• _Problem to solve_
Exactly the lines from the one containing "font-weight: bold ->" through the one containing "flex-direction: none ->" in the listing below are to be copied, with the pictures left out.

• _Material provided_

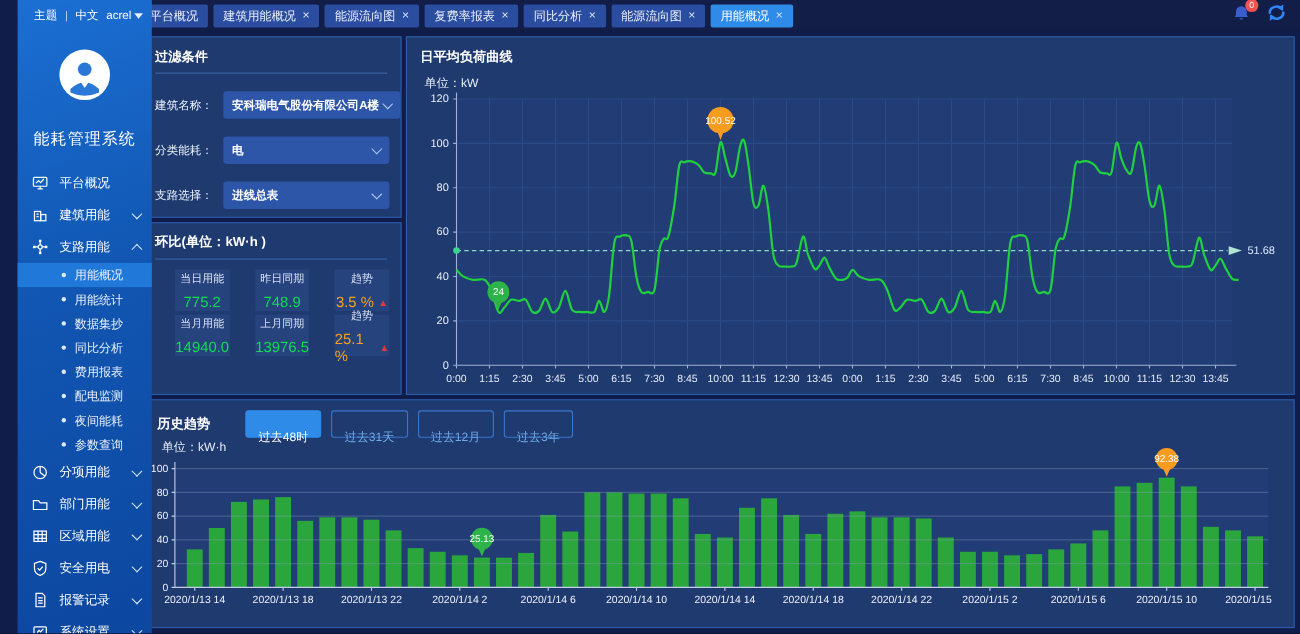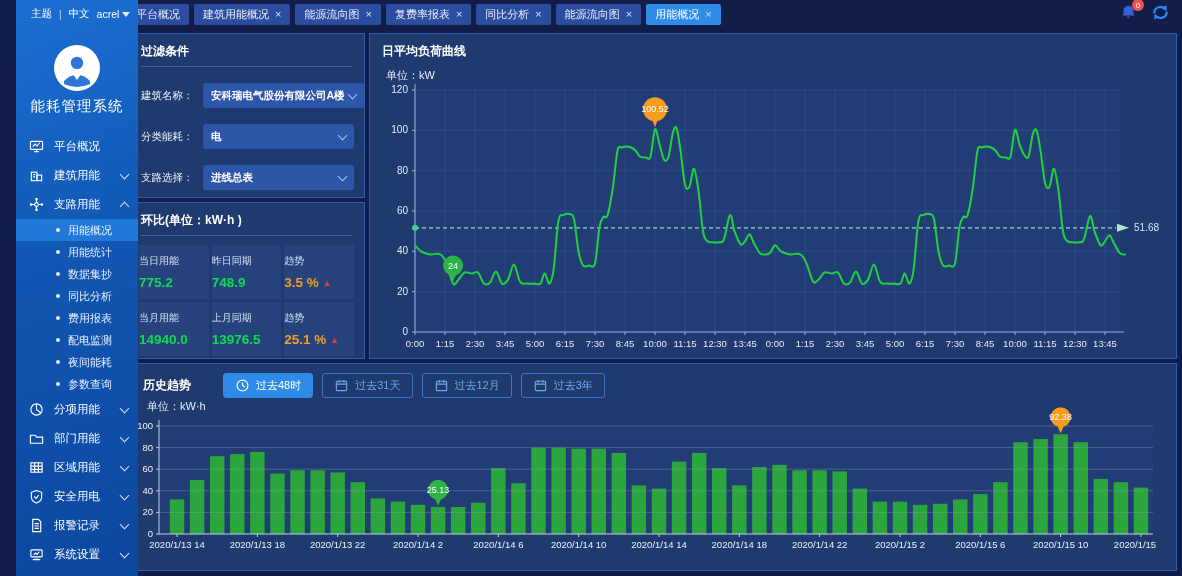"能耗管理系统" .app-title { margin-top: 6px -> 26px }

--

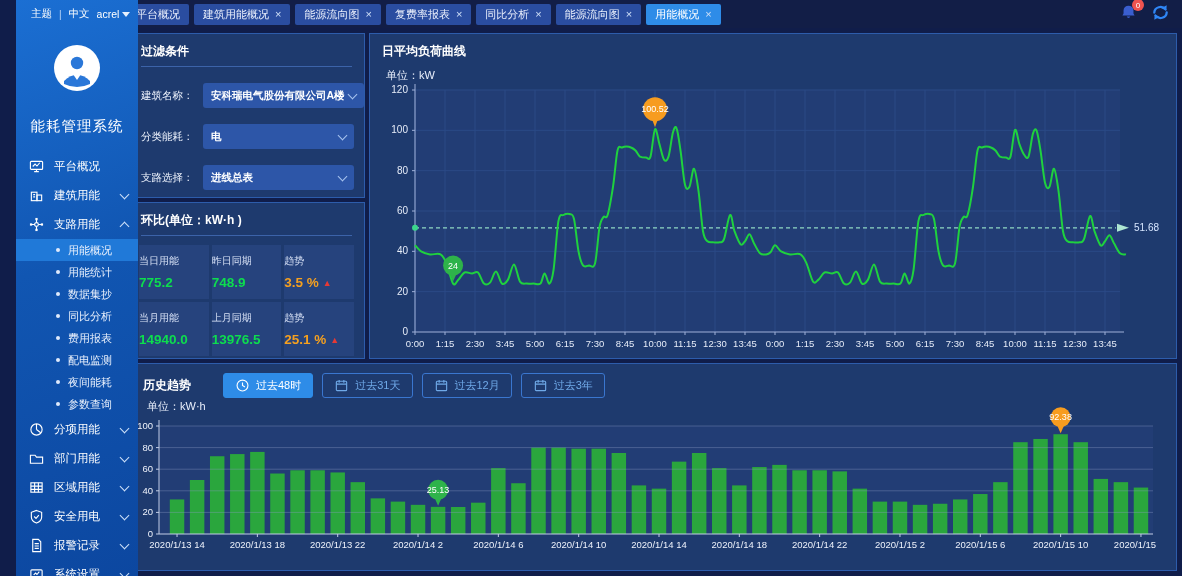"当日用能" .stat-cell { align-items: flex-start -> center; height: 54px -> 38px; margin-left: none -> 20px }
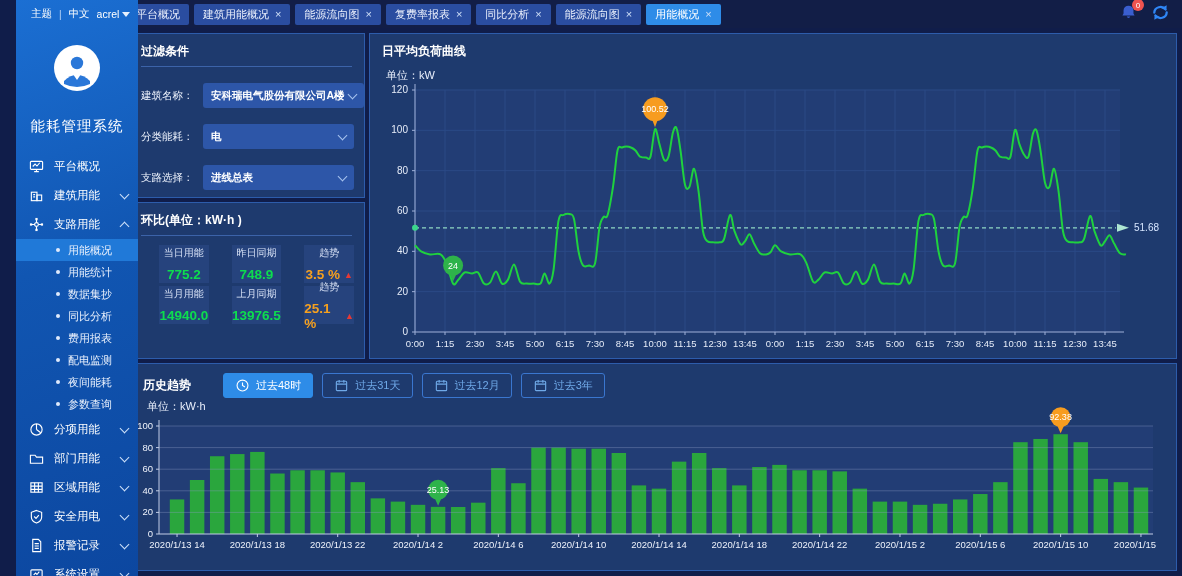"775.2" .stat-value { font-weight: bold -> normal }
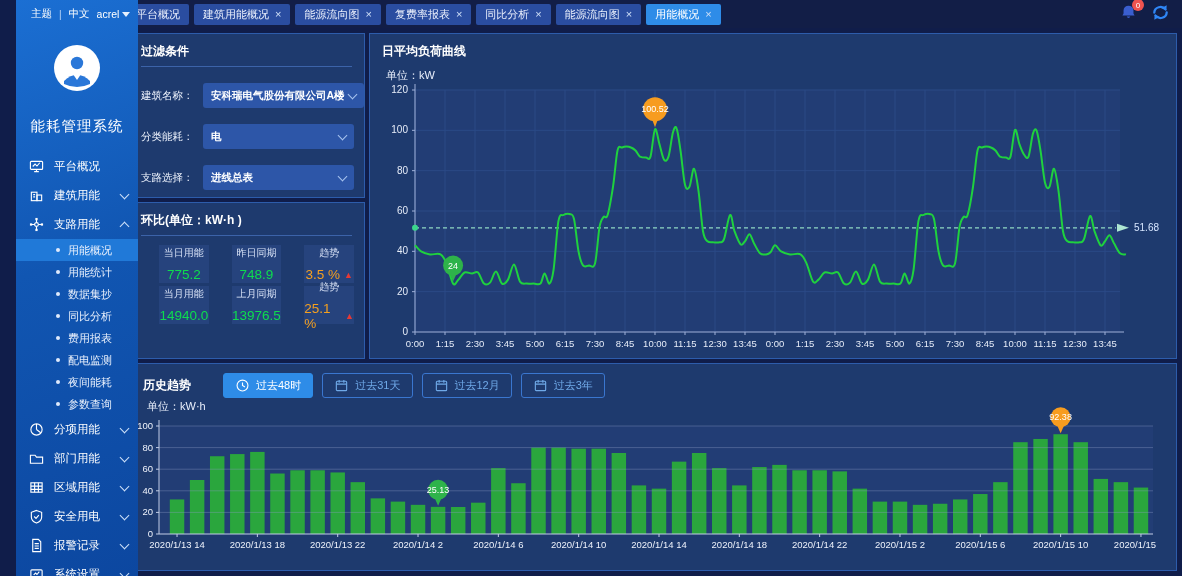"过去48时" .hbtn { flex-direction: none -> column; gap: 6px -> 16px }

* * *

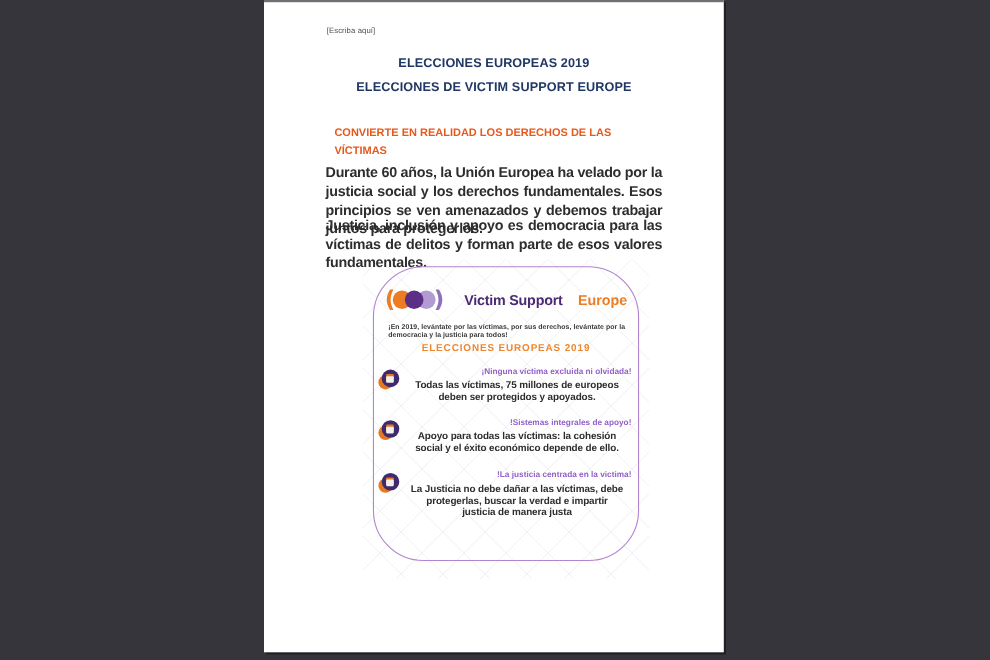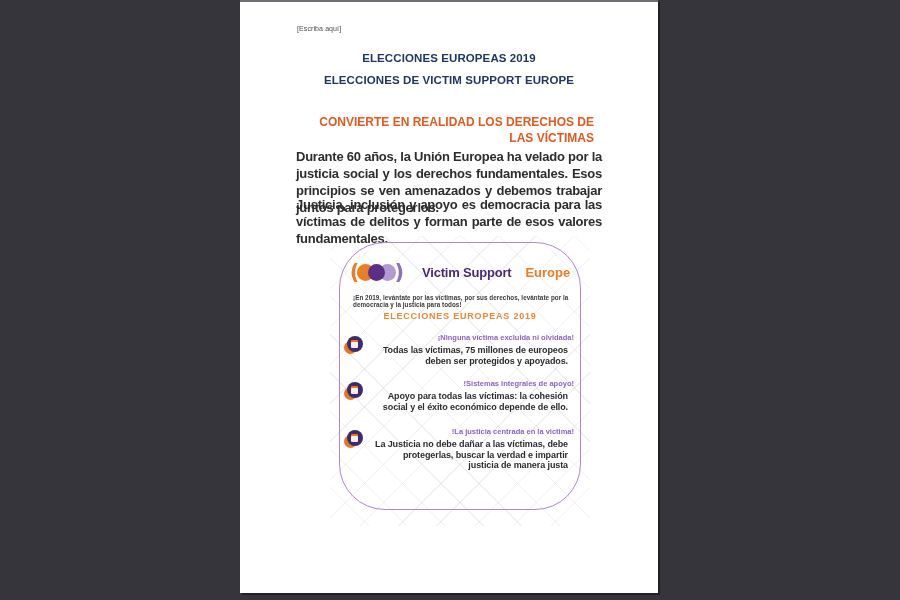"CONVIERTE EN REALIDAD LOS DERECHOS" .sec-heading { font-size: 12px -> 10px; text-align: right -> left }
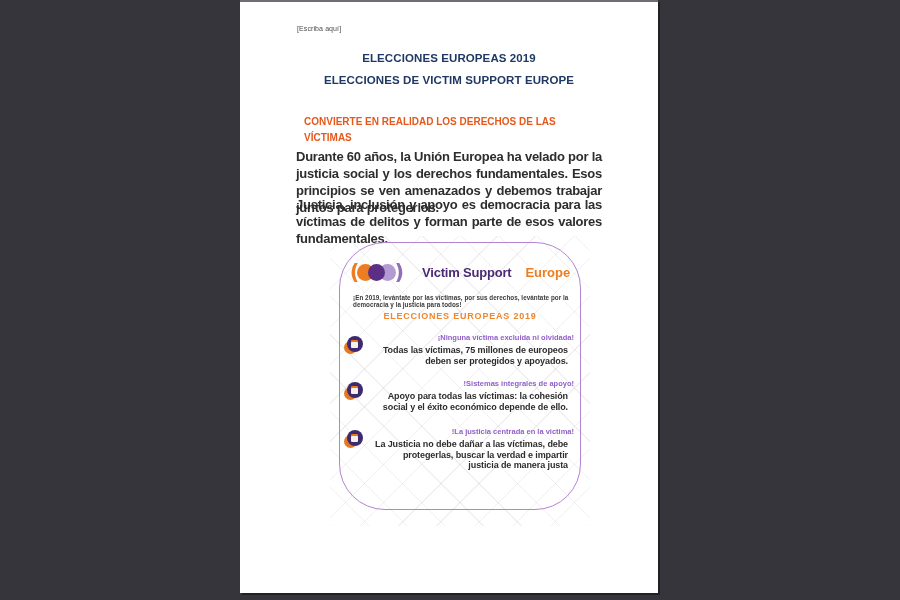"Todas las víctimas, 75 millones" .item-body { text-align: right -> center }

• _Result of the task_
"775.2" .stat-value { font-weight: bold -> normal }
"过去48时" .hbtn { flex-direction: none -> column; gap: 6px -> 16px }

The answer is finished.